The Luxembourg Constitution finally modernised

Due to the lack of political consensus for the adoption of a completely new Constitution, which dates back to 1868, a modernisation project was finally undertaken in several stages, a process that lasted for more than 10 years.


Thus, the current reform of the Constitution has four main components: Justice, Organisation of the State, Rights, and Freedoms, Parliament, and Council of State.


The independence of the judiciary is now expressly enshrined in the new Constitution. It is a functional independence, in that it is linked to the exercise of judicial functions by judges. This independence of judges implies a strict separation between the judiciary and the State Prosecutor’s Office and is reinforced through the creation of a National Council of Justice, mainly composed of magistrates. Its future role will be to ensure the proper functioning of the justice system and to strengthen its transparency.


Furthermore, the rights of the accused have been strengthened. The principle of the presumption of innocence, the principle of reasonable time, and the principle of adversarial debate are anchored in the modernised Constitution, as are other fundamental rights, such as the impartiality of the judge, the public nature of hearings and the reasoning of decisions and their delivery in public hearings.


The new constitutional text has included the Luxembourg language in its chapter on “Organisation of the State”, alongside the Luxembourg flag and the national anthem.


The provisions relating to the Grand Duke, the Head of State, have undergone the most substantial changes. The Head of State now exercises executive power jointly with the Government and has an essentially symbolic and ceremonial function.


As for the third part, relating to rights and freedoms, the fundamental rights that have been introduced into the Constitution and that have a non-derogatory character are the inviolability of human dignity, the prohibition of torture, and the right to physical and mental integrity.


The public freedoms are supplemented by the interests of the child, the right to found a family, the right to informational self-determination and the protection of personal data, and the right to asylum. A cross-cutting clause inspired by Article 52(1) of the Charter of Fundamental Rights of the European Union and Article 18 of the European Convention on Human Rights has been introduced into the new Constitution, the purpose of which is that any restriction on the exercise of public freedoms must be provided for by law and respect its essential content.


A third category, “objectives of constitutional value”, was introduced, which are not rights per se, but a set of manifestations of political will that cannot be invoked in court. The right to work, social dialogue, the right to housing, the fight against climate change, and the protection of the human and natural environment, to name just a few, constitute such objectives of constitutional value.

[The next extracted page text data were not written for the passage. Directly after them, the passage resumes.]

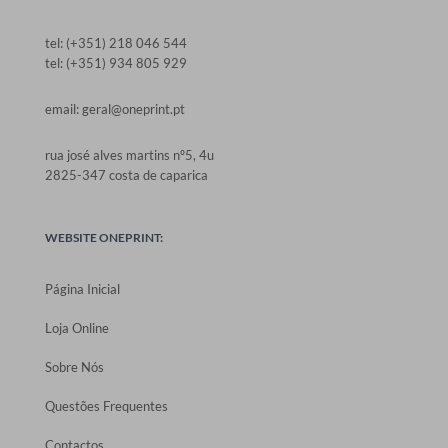
tel: (+351) 218 046 544
tel: (+351) 934 805 929
email: geral@oneprint.pt
rua josé alves martins nº5, 4u
2825-347 costa de caparica
WEBSITE ONEPRINT:
Página Inicial
Loja Online
Sobre Nós
Questões Frequentes
Contactos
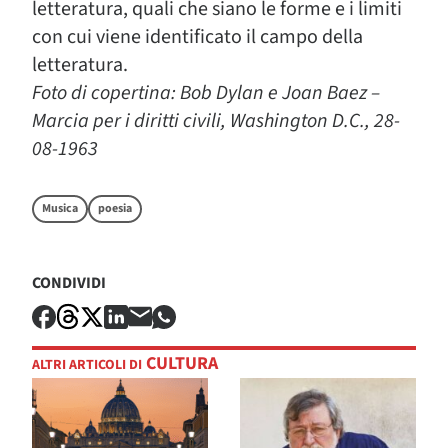
letteratura, quali che siano le forme e i limiti
con cui viene identificato il campo della
letteratura.
Foto di copertina: Bob Dylan e Joan Baez –
Marcia per i diritti civili, Washington D.C., 28-
08-1963
Musica
poesia
CONDIVIDI
CULTURA
ALTRI ARTICOLI DI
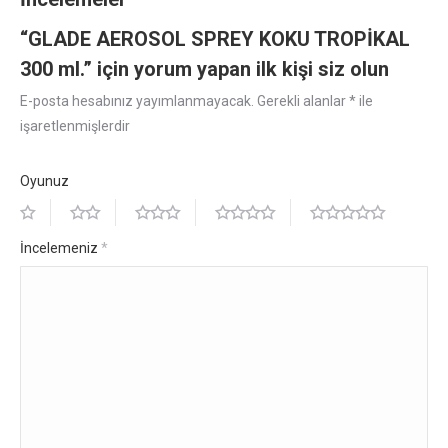
“GLADE AEROSOL SPREY KOKU TROPİKAL
300 ml.” için yorum yapan ilk kişi siz olun
E-posta hesabınız yayımlanmayacak.
Gerekli alanlar
*
ile
işaretlenmişlerdir
Oyunuz
İncelemeniz
*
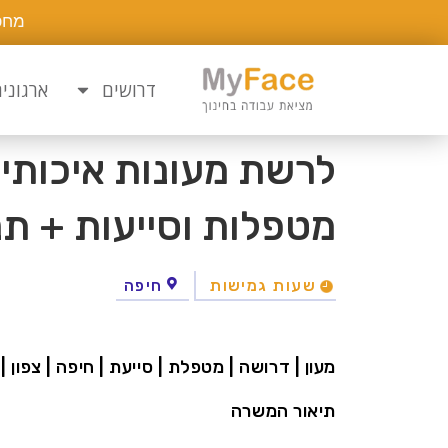
מחפ
דרושים
ארגוני
לרשת מעונות איכותי
מטפלות וסייעות + תנ
שעות גמישות
חיפה
מעון | דרושה | מטפלת | סייעת | חיפה | צפון | 
תיאור המשרה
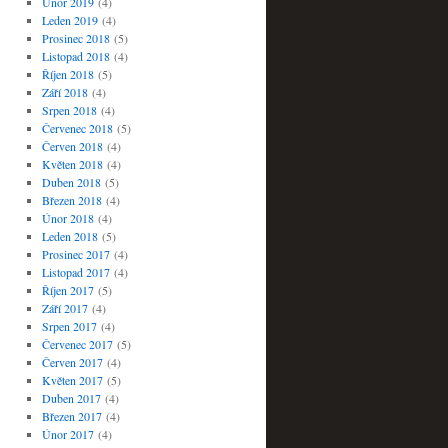
Únor 2019
(4)
Leden 2019
(4)
Prosinec 2018
(5)
Listopad 2018
(4)
Říjen 2018
(5)
Září 2018
(4)
Srpen 2018
(4)
Červenec 2018
(5)
Červen 2018
(4)
Květen 2018
(4)
Duben 2018
(5)
Březen 2018
(4)
Únor 2018
(4)
Leden 2018
(5)
Prosinec 2017
(4)
Listopad 2017
(4)
Říjen 2017
(5)
Září 2017
(4)
Srpen 2017
(4)
Červenec 2017
(5)
Červen 2017
(4)
Květen 2017
(5)
Duben 2017
(4)
Březen 2017
(4)
Únor 2017
(4)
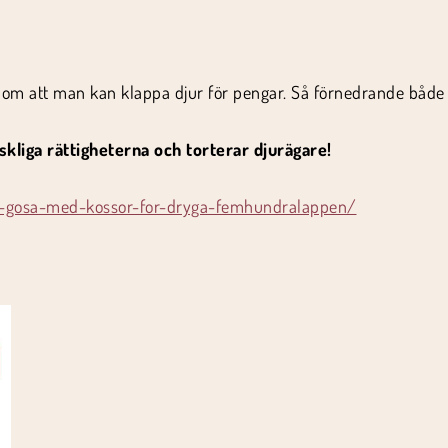
ar om att man kan klappa djur för pengar. Så förnedrande båd
kliga rättigheterna och torterar djurägare!
u-gosa-med-kossor-for-dryga-femhundralappen/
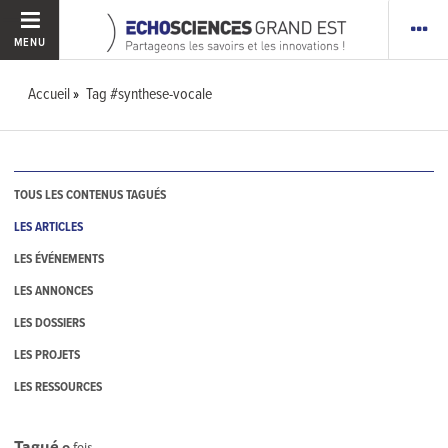
MENU
Accueil
Tag #synthese-vocale
TOUS LES CONTENUS TAGUÉS
LES ARTICLES
LES ÉVÉNEMENTS
LES ANNONCES
LES DOSSIERS
LES PROJETS
LES RESSOURCES
Tagué
0
fois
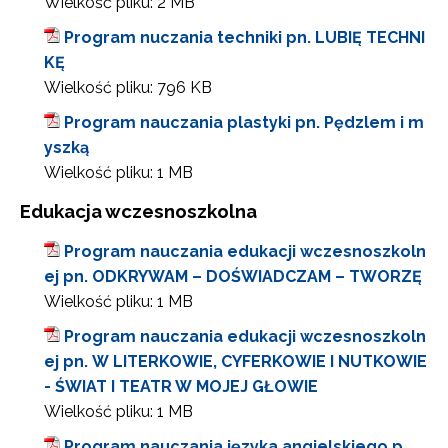
Wielkość pliku:
2 MB
Program nuczania techniki pn. LUBIĘ TECHNI
KĘ
Wielkość pliku:
796 KB
Program nauczania plastyki pn. Pędzlem i m
yszką
Wielkość pliku:
1 MB
Edukacja wczesnoszkolna
Program nauczania edukacji wczesnoszkoln
ej pn. ODKRYWAM – DOŚWIADCZAM – TWORZĘ
Wielkość pliku:
1 MB
Program nauczania edukacji wczesnoszkoln
ej pn. W LITERKOWIE, CYFERKOWIE I NUTKOWIE
- ŚWIAT I TEATR W MOJEJ GŁOWIE
Wielkość pliku:
1 MB
Program nauczania języka angielskiego p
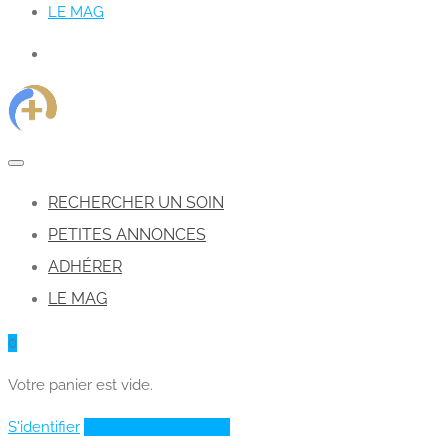
LE MAG
RECHERCHER UN SOIN
PETITES ANNONCES
ADHÉRER
LE MAG
0
Votre panier est vide.
S'identifier
Ajouter une annonce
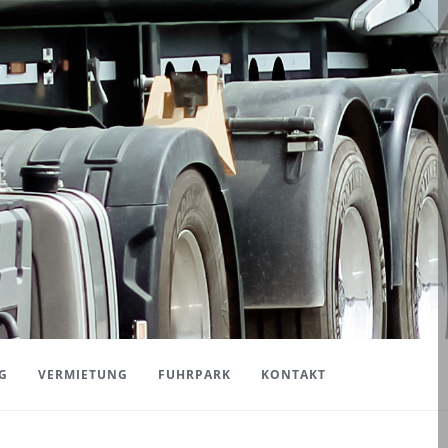
G
VERMIETUNG
FUHRPARK
KONTAKT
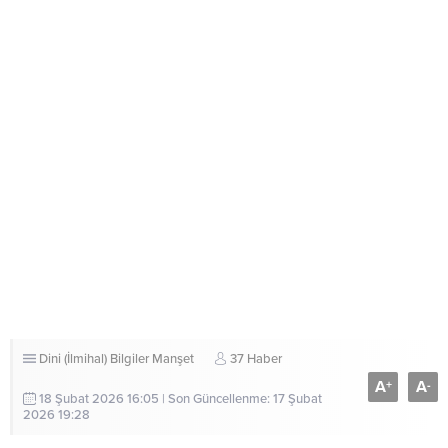
Dini (İlmihal) Bilgiler
Manşet
37 Haber
A
A
+
-
18 Şubat 2026 16:05 | Son Güncellenme: 17 Şubat
2026 19:28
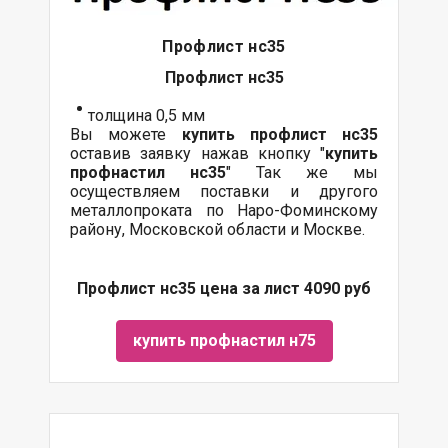
Профлист нс35
Профлист нс35
толщина 0,5 мм
Вы можете
купить профлист нс35
оставив заявку нажав кнопку "
купить
профнастил нс35
" Так же мы
осуществляем поставки и другого
металлопроката по Наро-Фоминскому
району, Московской области и Москве.
Профлист нс35 цена за лист 4090 руб
купить профнастил н75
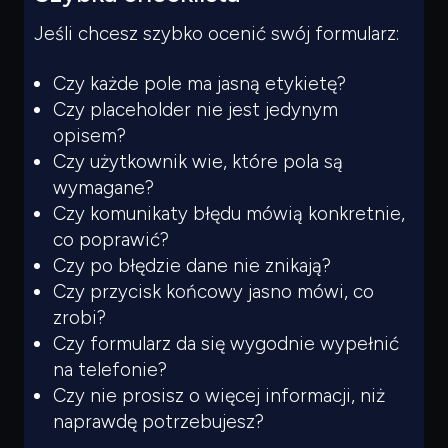
Jeśli chcesz szybko ocenić swój formularz:
Czy każde pole ma jasną etykietę?
Czy placeholder nie jest jedynym
opisem?
Czy użytkownik wie, które pola są
wymagane?
Czy komunikaty błędu mówią konkretnie,
co poprawić?
Czy po błędzie dane nie znikają?
Czy przycisk końcowy jasno mówi, co
zrobi?
Czy formularz da się wygodnie wypełnić
na telefonie?
Czy nie prosisz o więcej informacji, niż
naprawdę potrzebujesz?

The last part of the constitutional amendment is devoted to the Parliament and the Council of State, including the introduction of a citizens’ legislative initiative.


The Parliament gains power in the sense that it exercises legislative power and controls the activity of the Government, for instance by addressing questions and interpellations to the Government, to which the latter is obliged to respond. In addition, the Parliament will have a direct link with the Council of State, as until now the Parliament had to go through the Ministry of State to refer matters to the Council of State.


The new supreme law is expected to come into force in the course of 2023.